What is being asked
Swap "collectors" for "collected by" in every row, keeping everything else the same.

++++++

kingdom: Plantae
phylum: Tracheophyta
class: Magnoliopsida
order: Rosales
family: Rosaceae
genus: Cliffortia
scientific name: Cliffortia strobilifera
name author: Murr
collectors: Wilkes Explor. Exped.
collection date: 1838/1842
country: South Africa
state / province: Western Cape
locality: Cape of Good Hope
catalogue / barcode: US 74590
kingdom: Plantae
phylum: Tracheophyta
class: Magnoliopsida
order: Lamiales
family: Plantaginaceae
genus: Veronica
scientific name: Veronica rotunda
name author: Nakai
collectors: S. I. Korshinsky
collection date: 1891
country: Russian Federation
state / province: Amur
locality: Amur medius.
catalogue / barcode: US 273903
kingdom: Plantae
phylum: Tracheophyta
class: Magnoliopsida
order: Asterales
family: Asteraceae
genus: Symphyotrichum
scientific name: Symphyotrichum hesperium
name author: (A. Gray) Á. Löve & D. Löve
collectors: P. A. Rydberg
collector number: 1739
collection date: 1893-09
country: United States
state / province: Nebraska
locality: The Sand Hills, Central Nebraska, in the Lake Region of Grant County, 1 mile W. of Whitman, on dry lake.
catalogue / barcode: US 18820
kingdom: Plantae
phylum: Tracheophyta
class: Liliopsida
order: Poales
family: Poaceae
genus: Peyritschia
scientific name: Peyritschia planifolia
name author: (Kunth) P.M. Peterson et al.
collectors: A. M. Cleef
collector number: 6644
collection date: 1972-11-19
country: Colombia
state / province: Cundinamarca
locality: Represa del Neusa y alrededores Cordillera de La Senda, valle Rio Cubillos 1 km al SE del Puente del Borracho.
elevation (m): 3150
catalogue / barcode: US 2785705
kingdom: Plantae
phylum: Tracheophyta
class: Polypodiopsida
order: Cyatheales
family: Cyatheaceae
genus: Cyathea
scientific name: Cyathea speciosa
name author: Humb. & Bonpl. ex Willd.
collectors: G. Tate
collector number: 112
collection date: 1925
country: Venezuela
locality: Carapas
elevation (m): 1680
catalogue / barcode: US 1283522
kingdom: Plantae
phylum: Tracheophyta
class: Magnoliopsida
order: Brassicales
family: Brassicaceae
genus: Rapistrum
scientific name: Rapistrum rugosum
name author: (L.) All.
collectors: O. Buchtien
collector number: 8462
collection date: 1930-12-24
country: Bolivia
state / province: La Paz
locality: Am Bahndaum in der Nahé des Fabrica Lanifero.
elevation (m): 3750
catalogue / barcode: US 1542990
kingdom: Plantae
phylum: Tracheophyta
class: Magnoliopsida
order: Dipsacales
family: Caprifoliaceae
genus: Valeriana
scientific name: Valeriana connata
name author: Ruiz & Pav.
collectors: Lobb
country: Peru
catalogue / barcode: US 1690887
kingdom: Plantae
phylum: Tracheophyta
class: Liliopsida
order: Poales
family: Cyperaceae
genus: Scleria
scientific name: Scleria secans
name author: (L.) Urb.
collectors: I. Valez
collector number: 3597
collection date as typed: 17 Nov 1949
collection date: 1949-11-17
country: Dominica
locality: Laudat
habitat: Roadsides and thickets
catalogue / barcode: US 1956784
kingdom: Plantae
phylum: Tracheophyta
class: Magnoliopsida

++++++

Full output
kingdom: Plantae
phylum: Tracheophyta
class: Magnoliopsida
order: Rosales
family: Rosaceae
genus: Cliffortia
scientific name: Cliffortia strobilifera
name author: Murr
collected by: Wilkes Explor. Exped.
collection date: 1838/1842
country: South Africa
state / province: Western Cape
locality: Cape of Good Hope
catalogue / barcode: US 74590
kingdom: Plantae
phylum: Tracheophyta
class: Magnoliopsida
order: Lamiales
family: Plantaginaceae
genus: Veronica
scientific name: Veronica rotunda
name author: Nakai
collected by: S. I. Korshinsky
collection date: 1891
country: Russian Federation
state / province: Amur
locality: Amur medius.
catalogue / barcode: US 273903
kingdom: Plantae
phylum: Tracheophyta
class: Magnoliopsida
order: Asterales
family: Asteraceae
genus: Symphyotrichum
scientific name: Symphyotrichum hesperium
name author: (A. Gray) Á. Löve & D. Löve
collected by: P. A. Rydberg
collector number: 1739
collection date: 1893-09
country: United States
state / province: Nebraska
locality: The Sand Hills, Central Nebraska, in the Lake Region of Grant County, 1 mile W. of Whitman, on dry lake.
catalogue / barcode: US 18820
kingdom: Plantae
phylum: Tracheophyta
class: Liliopsida
order: Poales
family: Poaceae
genus: Peyritschia
scientific name: Peyritschia planifolia
name author: (Kunth) P.M. Peterson et al.
collected by: A. M. Cleef
collector number: 6644
collection date: 1972-11-19
country: Colombia
state / province: Cundinamarca
locality: Represa del Neusa y alrededores Cordillera de La Senda, valle Rio Cubillos 1 km al SE del Puente del Borracho.
elevation (m): 3150
catalogue / barcode: US 2785705
kingdom: Plantae
phylum: Tracheophyta
class: Polypodiopsida
order: Cyatheales
family: Cyatheaceae
genus: Cyathea
scientific name: Cyathea speciosa
name author: Humb. & Bonpl. ex Willd.
collected by: G. Tate
collector number: 112
collection date: 1925
country: Venezuela
locality: Carapas
elevation (m): 1680
catalogue / barcode: US 1283522
kingdom: Plantae
phylum: Tracheophyta
class: Magnoliopsida
order: Brassicales
family: Brassicaceae
genus: Rapistrum
scientific name: Rapistrum rugosum
name author: (L.) All.
collected by: O. Buchtien
collector number: 8462
collection date: 1930-12-24
country: Bolivia
state / province: La Paz
locality: Am Bahndaum in der Nahé des Fabrica Lanifero.
elevation (m): 3750
catalogue / barcode: US 1542990
kingdom: Plantae
phylum: Tracheophyta
class: Magnoliopsida
order: Dipsacales
family: Caprifoliaceae
genus: Valeriana
scientific name: Valeriana connata
name author: Ruiz & Pav.
collected by: Lobb
country: Peru
catalogue / barcode: US 1690887
kingdom: Plantae
phylum: Tracheophyta
class: Liliopsida
order: Poales
family: Cyperaceae
genus: Scleria
scientific name: Scleria secans
name author: (L.) Urb.
collected by: I. Valez
collector number: 3597
collection date as typed: 17 Nov 1949
collection date: 1949-11-17
country: Dominica
locality: Laudat
habitat: Roadsides and thickets
catalogue / barcode: US 1956784
kingdom: Plantae
phylum: Tracheophyta
class: Magnoliopsida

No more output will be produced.